No to wielki powrót
Długo mnie tu strasznie nie było, sama nie wiem czemu, jakoś tak wyszło. Jest już 2014, już drugi miesiąc :O Jak to szybko zleciało. Nie powiem, bardzo oczekiwałam na ten nowy rok. Nowe siły, cele i te sprawy, ale także wielkie zmiany.
Nawet nie zauważamy, jak wszystko wokół nas się zmienia. Wszystko. Nawet my sami. Powoli zdajemy sobie sprawę, że nic nie będzie już takie samo. Wspomnienia zawracają nam głowę, ale trzeba żyć tym, co jest tu i teraz.
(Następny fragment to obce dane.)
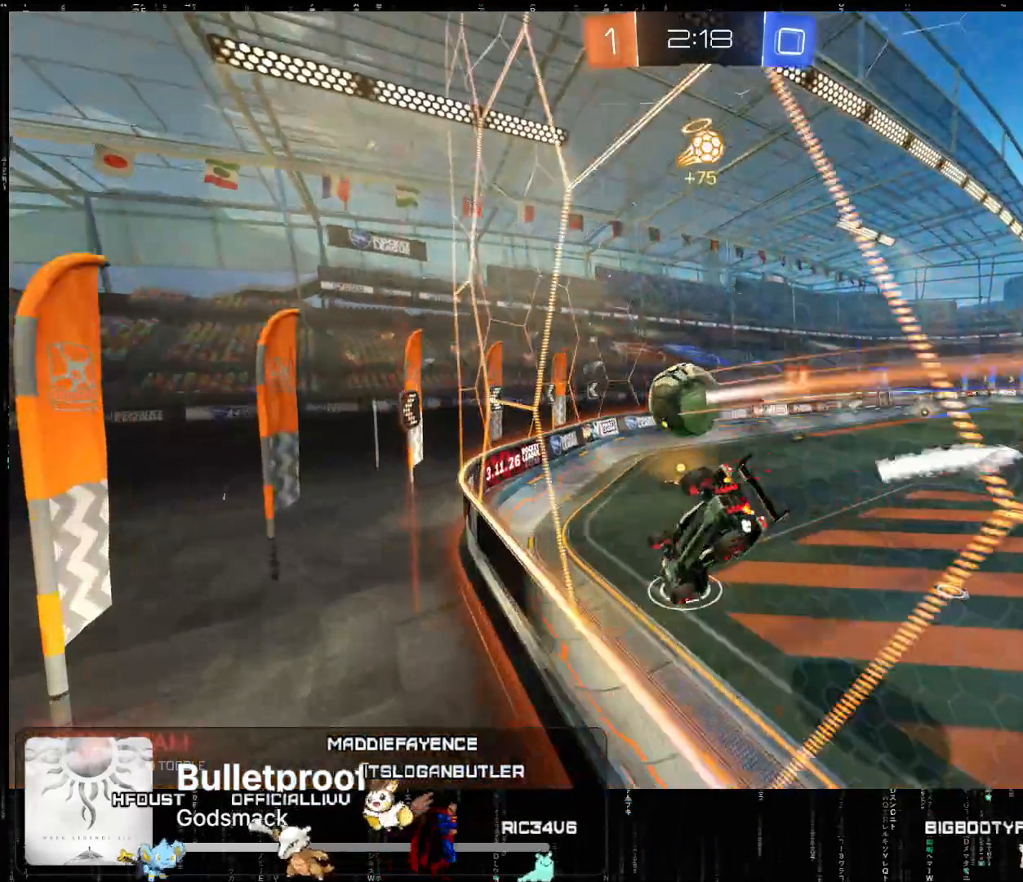
{"buttons": ["A", "R2"], "left_stick": "center", "events": [[100, "left_stick", "center"], [250, "A", "down"], [350, "left_stick", "right"], [433, "A", "up"], [450, "left_stick", "center"], [483, "A", "down"]]}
Zagubienie - tak, to dobre określenie mojego obecnego stanu. Niczego już nie wiem, czekam na to, co przyniosą dni. Pełne zaskoczenie, brak planów. Co ma być to będzie. Właściwi zostaną - o to się nie martwię :) Pzyszłość tak szybko nadchodzi. Przerasta mnie to chyba.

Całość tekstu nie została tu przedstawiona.